BOX OFFICE — EIN GESPRÄCH MIT MAX DIETIKER

ESSAY

Bis die Kasse stimmt, muss einiges getan werden: Filmmarketing ist das Zau­berwort, das die Lücke zwischen Produkt und Auswertung schliessen soll. Marketingmassnahmen sorgen für Schlangen vor der Kinokasse, für förder­liche Filmkritiken, eine gewisse Medienaufmerksamkeit und zufriedene Inves­toren. Die Instrumente, die dem Verleih zur Verfügung stehen, sind vielfältig; einige davon zeichnen sich durch den einigermassen optimistischen Glauben an die Messbarkeit von Publikumswünschen aus. Zu Recht - allerdings nur, wenn man sie interpretieren kann, meint Max Dietiker, Direktor des Filmverleihers United International Pictures (Schweiz) GmbH. Dietiker lernte die Arbeit des Filmverleihers von Grund auf: Ende der Sechzigerjahre stieg er bei der ehe­maligen Rialto ein, 1972 folgte der Wechsel zu Universal, der Vorgängerin der CIC, der Verleihorganisation für Paramount und Universal, aus der wiederum die UIP entstand. 1985 gründete er die Take Two Publicity AG mit dem Ziel, in der Schweiz ein professionelleres Filmmarketing zu etablieren. Neben zahl­reichen Mandaten für Schweizer und auch Independent-Produktionen hat die Take Two Publicity auch für die UIP gearbeitet - das zweite, finanziell abgesi­cherte Standbein war nötig auf dem kleinen Schweizer Markt. Seit 1997 arbei­tet Dietiker wieder bei der UIP. Er äussert sich im Gespräch über die Anforde­rungen und Grenzen des gemachten Erfolgs, über den Umgang mit den dazu nötigen Marketingtools und das notwendige Gespür für das eigene Publikum.
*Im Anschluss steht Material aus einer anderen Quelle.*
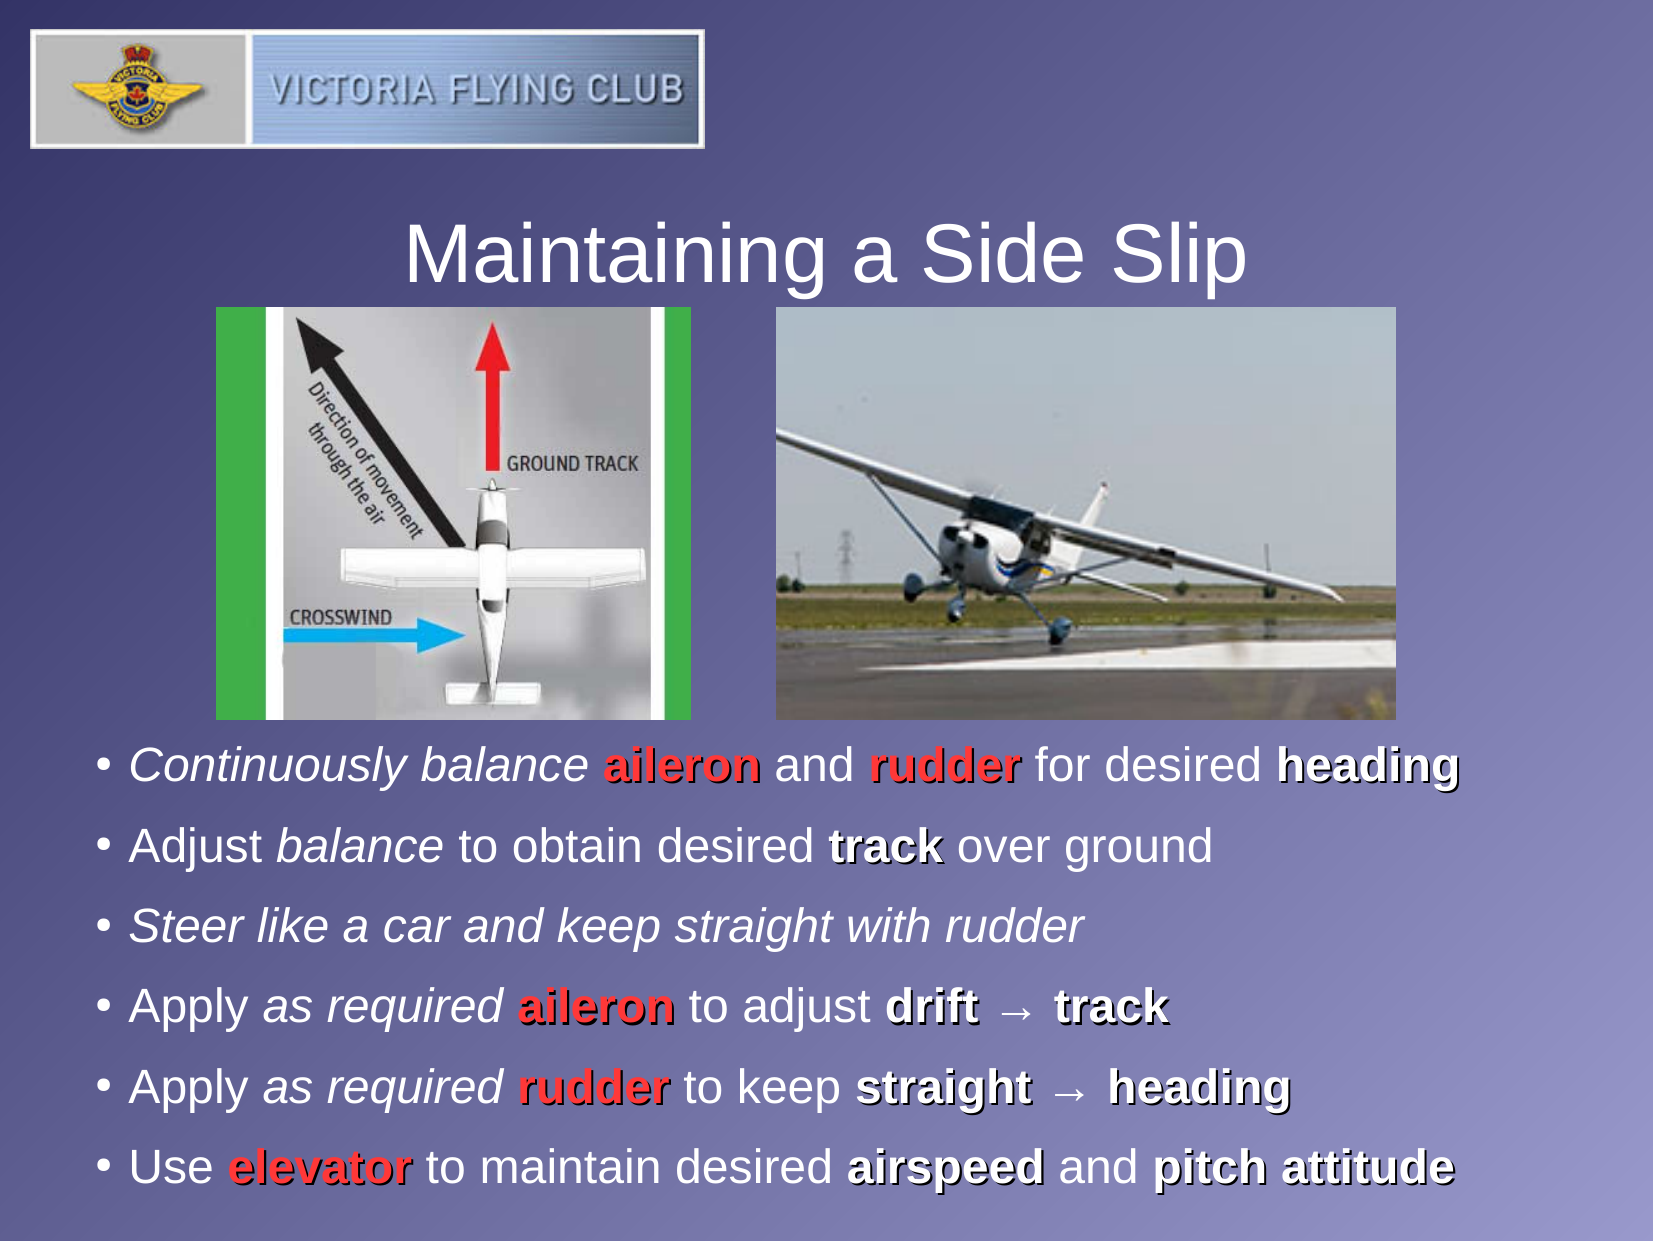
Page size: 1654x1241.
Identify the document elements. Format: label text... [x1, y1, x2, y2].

list Continuously balance aileron and rudder for desired heading Adjust balance to obtain desired track over ground Steer like a car and keep straight with rudder Apply as required aileron to adjust drift → track Apply as required rudder to keep straight → heading Use elevator to maintain desired airspeed and pitch attitude [79, 738, 1574, 1204]
picture [216, 307, 691, 721]
picture [30, 29, 705, 149]
title Maintaining a Side Slip [82, 150, 1571, 358]
picture [776, 307, 1396, 721]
Meret Ernst: Kommerzieller Erfolg in der Filmbranche berechnet sich seit jeher aus den Produktionskosten und den Einnahmen durch die Auswertung. Was bedeutet für einen Verleiher, der amerikanische Filme auf den Markt bringt, kommerzieller Erfolg in einem Land wie der Schweiz?
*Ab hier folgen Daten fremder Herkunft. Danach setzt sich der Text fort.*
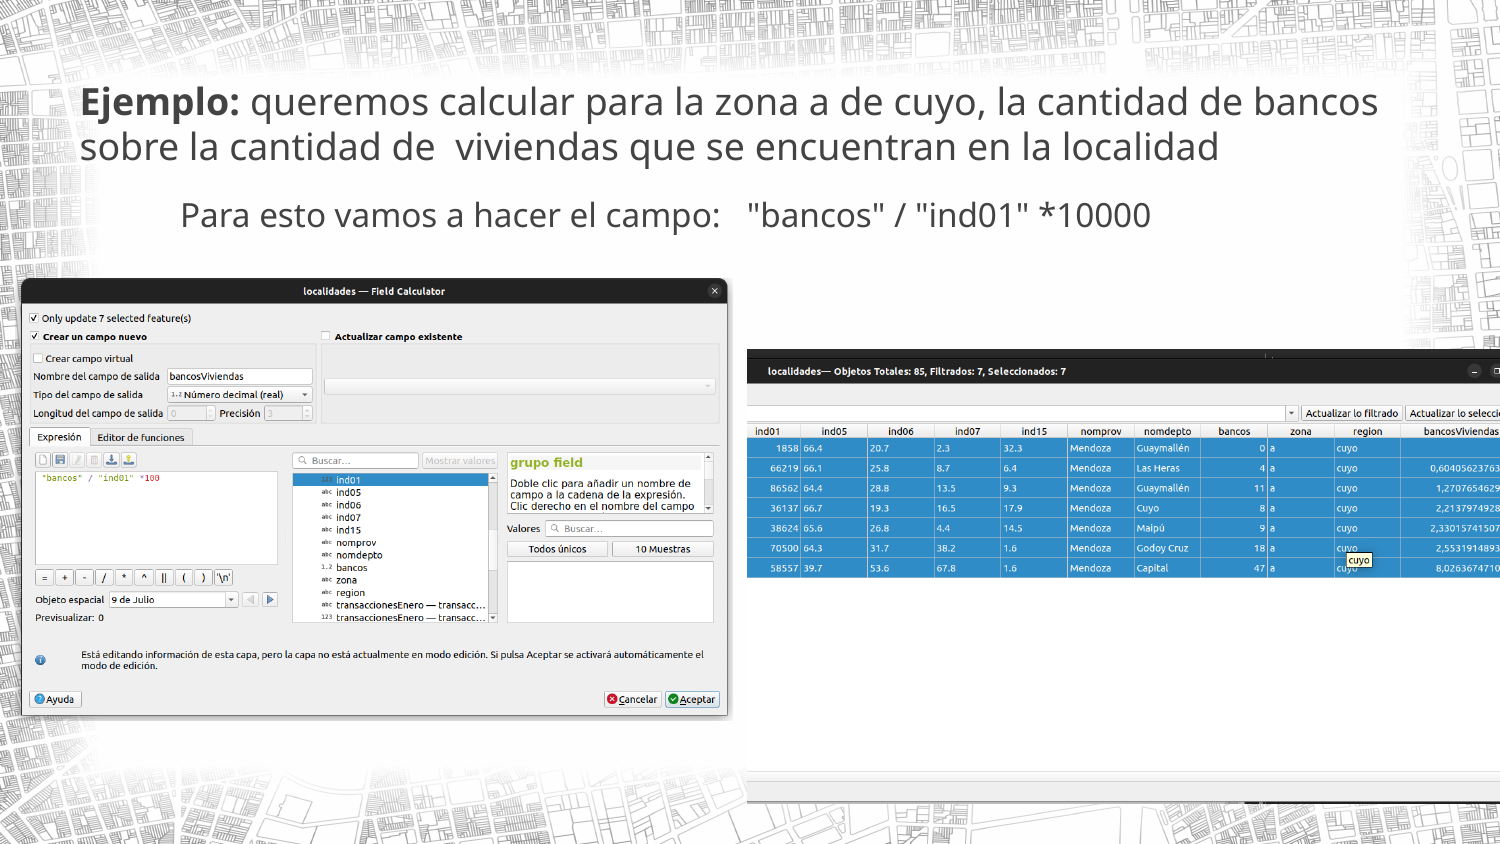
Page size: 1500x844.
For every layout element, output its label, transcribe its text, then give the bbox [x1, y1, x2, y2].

text_box Ejemplo: queremos calcular para la zona a de cuyo, la cantidad de bancos sobre la cantidad de viviendas que se encuentran en la localidad [64, 316, 1477, 780]
picture [0, 0, 1500, 844]
text_box Ejemplo: queremos calcular para la zona a de cuyo, la cantidad de bancos sobre la cantidad de viviendas que se encuentran en la localidad [64, 70, 1477, 278]
text_box Para esto vamos a hacer el campo: "bancos" / "ind01" *10000 [165, 185, 1500, 316]
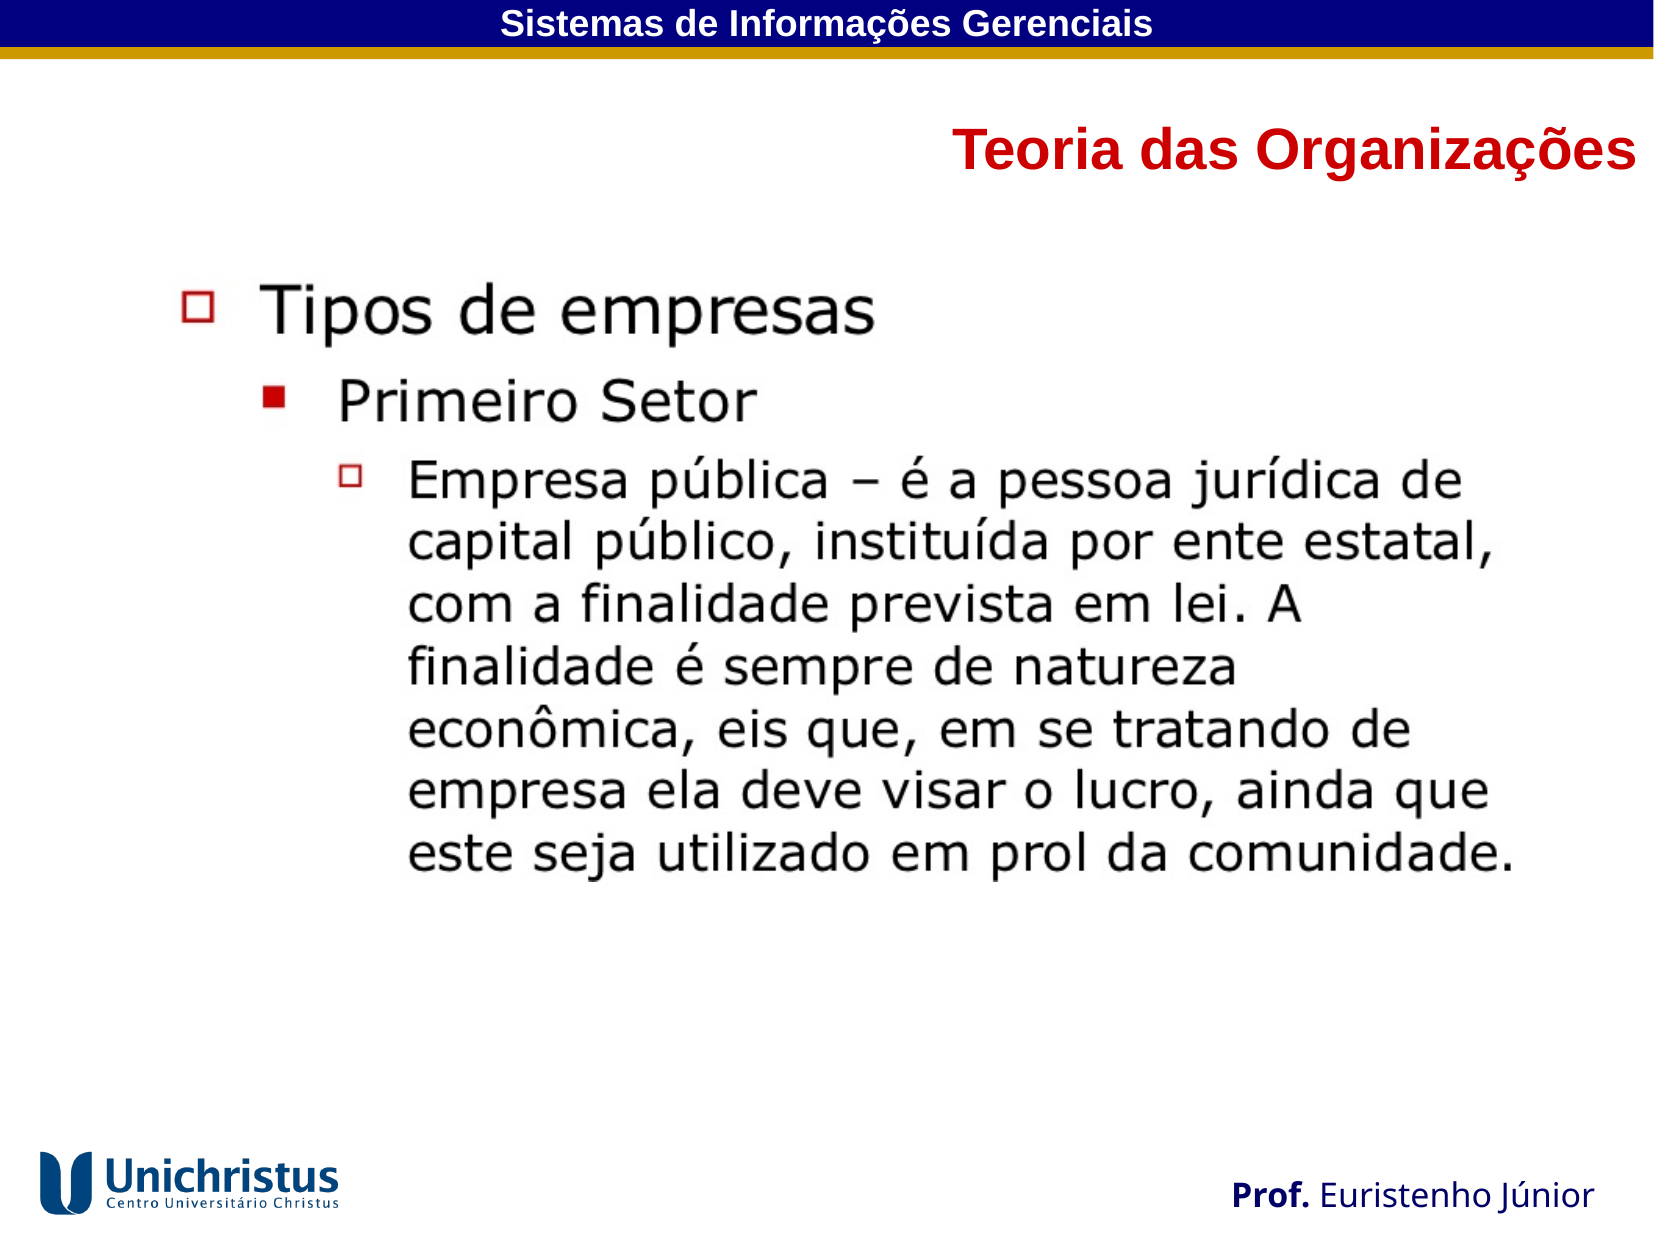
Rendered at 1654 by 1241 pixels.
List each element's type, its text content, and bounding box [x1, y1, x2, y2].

Max Dietiker: Es gibt eine einfache Antwort darauf: Als Verleiher spreche ich dann von einem kommerziellen Erfolg, wenn ich schwarze Zahlen schreiben kann - geht die Rechnung auf, bleibt etwas unter dem Strich, sind wir als kom­merziell denkendes Unternehmen erfolgreich. Natürlich ist die Sache etwas komplizierter, wird doch die Rechnung durch andere Faktoren wie Publikums­geschmack und Marketing beeinflusst. Man kann die Kosten für die Lancierung eines Films übermässig hoch schrauben, und dann ist der Film im Kino, läuft gut, ist ein Publikumserfolg, aber kommerziell bleibt das Ganze trotzdem ein Misserfolg.

ME: Wie beschreiben Sie vor dem Hintergrund Ihrer Erfahrung mit der Aus­wertung von Schweizer Filmen die Entwicklung des Filmmarketings in der Schweiz?
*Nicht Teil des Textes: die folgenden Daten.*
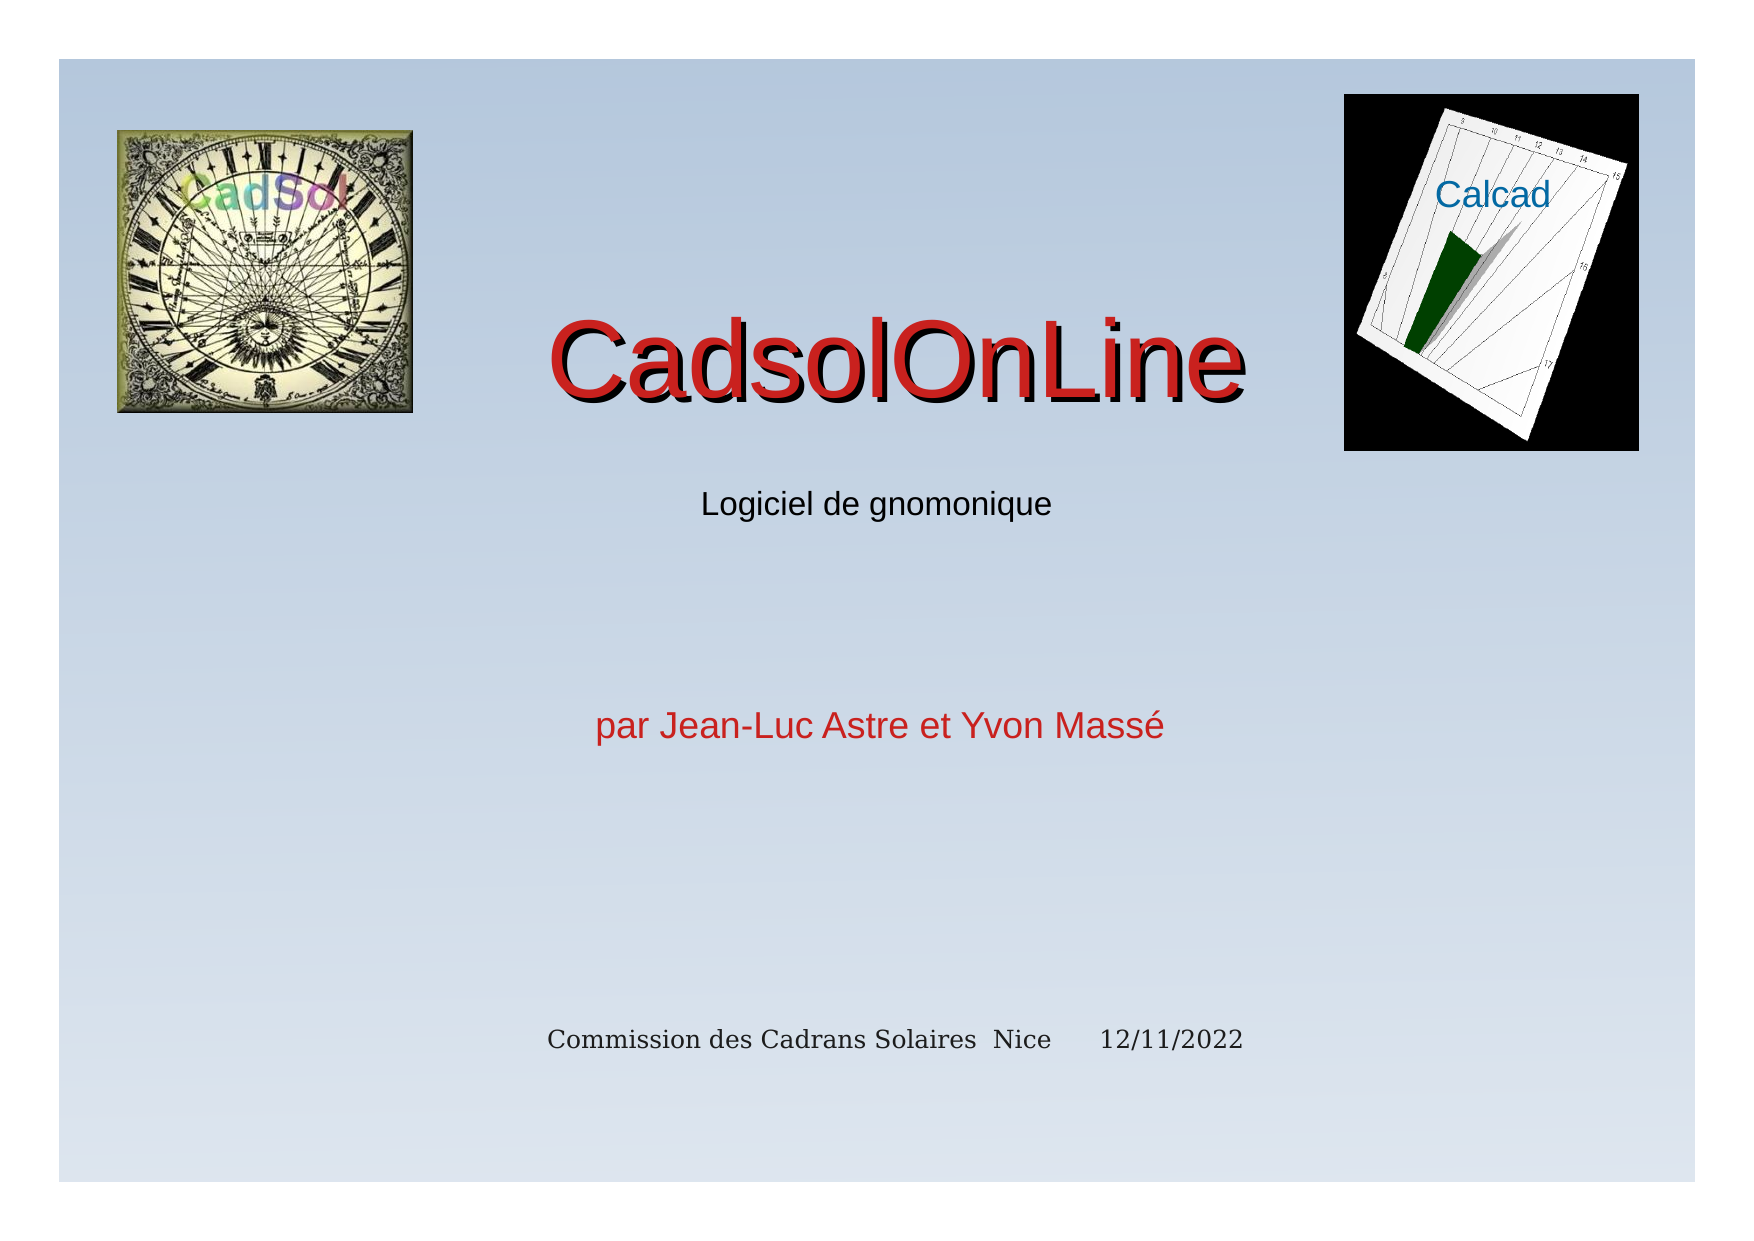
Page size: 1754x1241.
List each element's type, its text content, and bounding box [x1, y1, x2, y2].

MD: Generell ist festzuhalten, dass die Marketinganstrengungen massiv gestie­gen sind. Anfang der Siebzigerjahre wurde das Filmmarketing hier zu Lande überhaupt nicht professionell betrieben. Die Entscheidung darüber, wie ein Film vermarktet werden sollte, wurde viel eher nach Geschmacks- als nach aus­differenzierten Erfolgskriterien getroffen. Heute arbeiten wir mit internationa­len Marketingplänen, Kampagnen, Berechnungen, Ratings, Definitionen von Zielpublika, Einstufung in Altersklassen und so weiter. Früher hingegen budgetierten Schweizer Filmproduzenten meist nur so weit, bis der Film fertig gestellt war; für die Auswertung und die Pressearbeit blieb kein oder fast kein Geld mehr übrig. Das Verständnis, dass man den Film auch professionell ver­markten muss, war einfach nicht vorhanden. Dieses Denken wollten wir mit der Take Two Publicity AG, die wir 1985 gründeten, voranbringen. Heute wird dieses Verständnis auch in den Filmschulen besser gefördert. Das geht bis hin zu Kursen für Operateure, in die wir unsere Anliegen trugen. Auch ganz kleine Filmproduktionen wollten damals von uns beraten werden. Zum Beispiel Franz Kälin, der in Einsiedeln einen 16-mm-Film drehte, Rampass, ein Film über das Problem, dass Jugendliche im Auto rund um den Sihlsee rasten. Auf den Pipp des Produzenten Edi Hubschmid hin kam Kälin zu uns und suchte Rat für Werbung und Pressearbeit. Schliesslich organisierten wir für seinen Film auch Kinos, die eine 16-mm-Auswertung anbieten konnten. Es tat uns gut zu sehen, dass Berührungsängste abgebaut wurden. Zu Beginn hiess es oft, wir seien «Amerikaner» und könnten nur grosse Kisten lancieren. Wir bewiesen das Gegenteil: Man kann vom Marketing her sowohl einen James-Bond-Film lancieren wie auch einen kleinen Schweizer Film, einen Studiofilm oder was auch immer - das ist nicht eine Frage des Budgets, sondern der Ziel vorgabe und der Qualität des Produkts.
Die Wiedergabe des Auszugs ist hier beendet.